Global coffee prices have climbed sharply over the past year, driven by a rare combination of weather disruptions, tight inventories, and trade-related shocks, pushing the market into one of its most volatile phases in decades.

In Brazil, the world’s largest coffee producer, three consecutive years of adverse weather—including prolonged droughts, heatwaves, and sporadic frosts—have significantly reduced output. Growers in Minas Gerais, the country’s main arabica-growing region, reported rainfall at just 17% of the historical average in the week ended December 26, intensifying concerns over the 2025 crop. Brazil’s supply shortfall, along with reduced output from Vietnam, has removed an estimated 10 million bags, or about 6% of global consumption, from the market.

Coffee futures reflect these pressures. Arabica prices on ICE recently touched levels unseen in years, with a 60-kg sack peaking at $445 earlier this year before easing. Robusta prices have also remained elevated, supported by flooding in Indonesia, which could cut exports by up to 15% in the 2025–26 season. Indonesia is the world’s third-largest robusta producer.
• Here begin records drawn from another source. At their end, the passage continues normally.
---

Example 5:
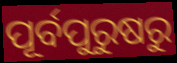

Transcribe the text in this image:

ପୂର୍ବପୁରୁଷରୁ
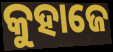
କୁହାଜେ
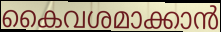
കൈവശമാക്കാൻ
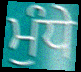
ਮੁੰਧੇ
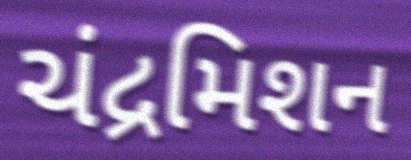
ચંદ્રમિશન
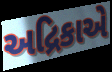
અદ્રિકાએ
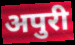
अपुरी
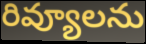
రివ్యూలను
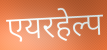
एयरहेल्प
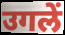
उगलें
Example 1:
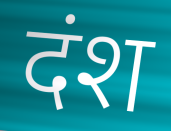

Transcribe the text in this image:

दंश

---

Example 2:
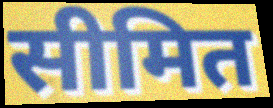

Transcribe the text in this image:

सीमित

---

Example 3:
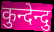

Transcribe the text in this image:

कुन्देन्दु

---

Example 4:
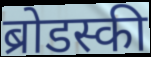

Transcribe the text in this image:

ब्रोडस्की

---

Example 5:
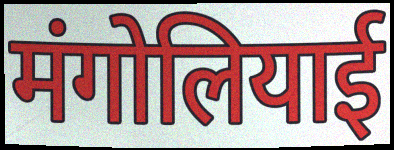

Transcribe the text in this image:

मंगोलियाई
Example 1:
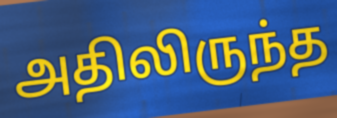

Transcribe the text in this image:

அதிலிருந்த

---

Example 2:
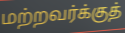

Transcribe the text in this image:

மற்றவர்க்குத்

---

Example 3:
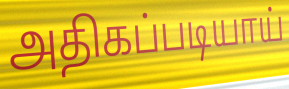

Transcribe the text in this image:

அதிகப்படியாய்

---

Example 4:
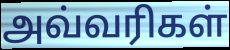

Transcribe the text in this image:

அவ்வரிகள்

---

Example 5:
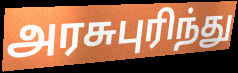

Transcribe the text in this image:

அரசுபுரிந்து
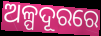
ଅଳ୍ପଦୂରରେ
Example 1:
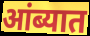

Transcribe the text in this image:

आंब्यात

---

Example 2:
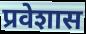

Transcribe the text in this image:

प्रवेशास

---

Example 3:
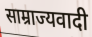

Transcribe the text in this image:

साम्राज्यवादी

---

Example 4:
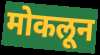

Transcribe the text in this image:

मोकलून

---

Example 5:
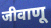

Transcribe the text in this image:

जीवाणू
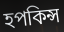
হপকিন্স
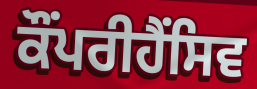
ਕੌਂਪਰੀਹੈਂਸਿਵ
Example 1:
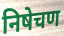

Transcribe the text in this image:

निषेचण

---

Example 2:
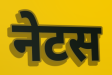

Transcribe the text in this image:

नेटस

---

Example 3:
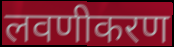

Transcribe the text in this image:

लवणीकरण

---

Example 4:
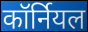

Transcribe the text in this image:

कॉर्नियल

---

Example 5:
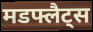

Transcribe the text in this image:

मडफ्लैट्स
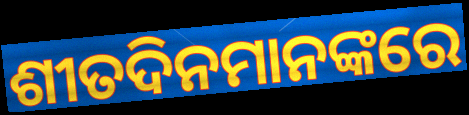
ଶୀତଦିନମାନଙ୍କରେ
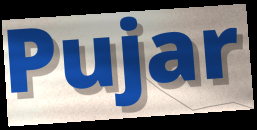
Pujar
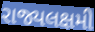
રાજ્યલક્ષમી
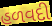
હળવદી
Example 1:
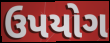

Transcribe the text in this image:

ઉપયોગ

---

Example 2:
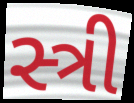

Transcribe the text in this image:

સ્ત્રી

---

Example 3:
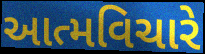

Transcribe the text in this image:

આત્મવિચારે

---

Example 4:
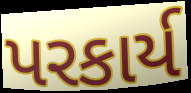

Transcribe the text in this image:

પરકાર્ય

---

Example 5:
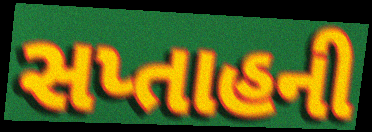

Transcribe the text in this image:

સપ્તાહની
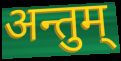
अन्तुम्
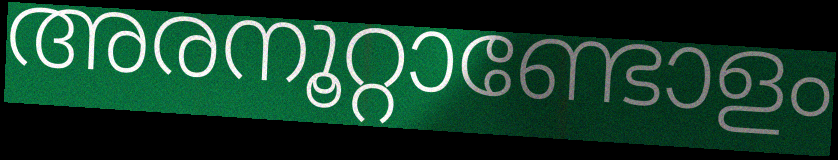
അരനൂറ്റാണ്ടോളം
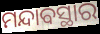
ମନ୍ଦାବସ୍ଥାର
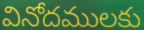
వినోదములకు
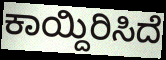
ಕಾಯ್ದಿರಿಸಿದೆ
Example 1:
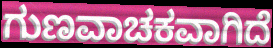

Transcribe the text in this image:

ಗುಣವಾಚಕವಾಗಿದೆ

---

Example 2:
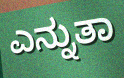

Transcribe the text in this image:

ಎನ್ನುತಾ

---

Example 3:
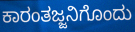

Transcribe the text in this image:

ಕಾರಂತಜ್ಜನಿಗೊಂದು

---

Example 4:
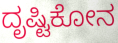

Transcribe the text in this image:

ದೃಷ್ಟಿಕೋನ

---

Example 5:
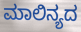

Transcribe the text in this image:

ಮಾಲಿನ್ಯದ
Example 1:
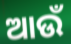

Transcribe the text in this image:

ଆଉଁ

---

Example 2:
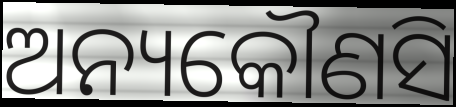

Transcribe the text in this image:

ଅନ୍ୟକୌଣସି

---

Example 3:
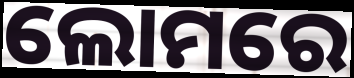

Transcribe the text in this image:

ଲୋମରେ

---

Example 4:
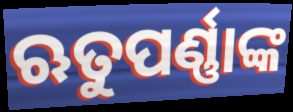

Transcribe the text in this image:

ଋତୁପର୍ଣ୍ଣାଙ୍କ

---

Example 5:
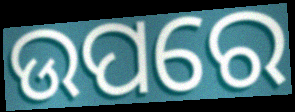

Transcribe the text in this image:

ଉପରେ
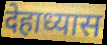
देहाध्यास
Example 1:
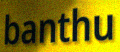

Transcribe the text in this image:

banthu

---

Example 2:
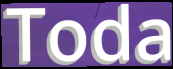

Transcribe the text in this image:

Toda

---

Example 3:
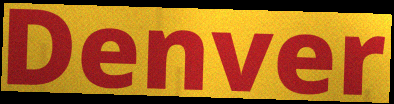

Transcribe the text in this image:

Denver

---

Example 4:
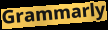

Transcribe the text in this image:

Grammarly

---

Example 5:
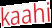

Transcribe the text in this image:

kaahi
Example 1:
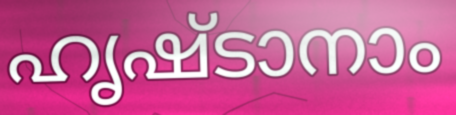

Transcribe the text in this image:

ഹൃഷ്ടാനാം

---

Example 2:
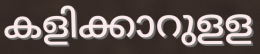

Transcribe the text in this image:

കളിക്കാറുളള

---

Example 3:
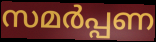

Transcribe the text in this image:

സമർപ്പണ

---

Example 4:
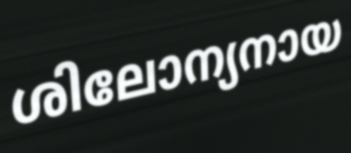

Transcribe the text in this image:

ശിലോന്യനായ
Global inventories remain fragile. ICE-monitored arabica stocks fell to a 1.75-year low in November, while robusta inventories hit a one-year low in December, underlining supply tightness despite modest recoveries in recent weeks.

Trade dynamics have added to volatility. U.S. imports of Brazilian coffee dropped 52% year-on-year during a period of elevated tariffs, forcing exporters to divert shipments to Europe. Although tariffs have since been reduced, U.S. inventories remain tight.

Looking ahead, forecasts remain mixed. Brazil’s Conab has raised its 2025 production estimate slightly, while the USDA projects record global output in 2025–26, led by higher robusta production in Vietnam. However, lower arabica output and declining global ending stocks suggest price volatility may persist into 2026.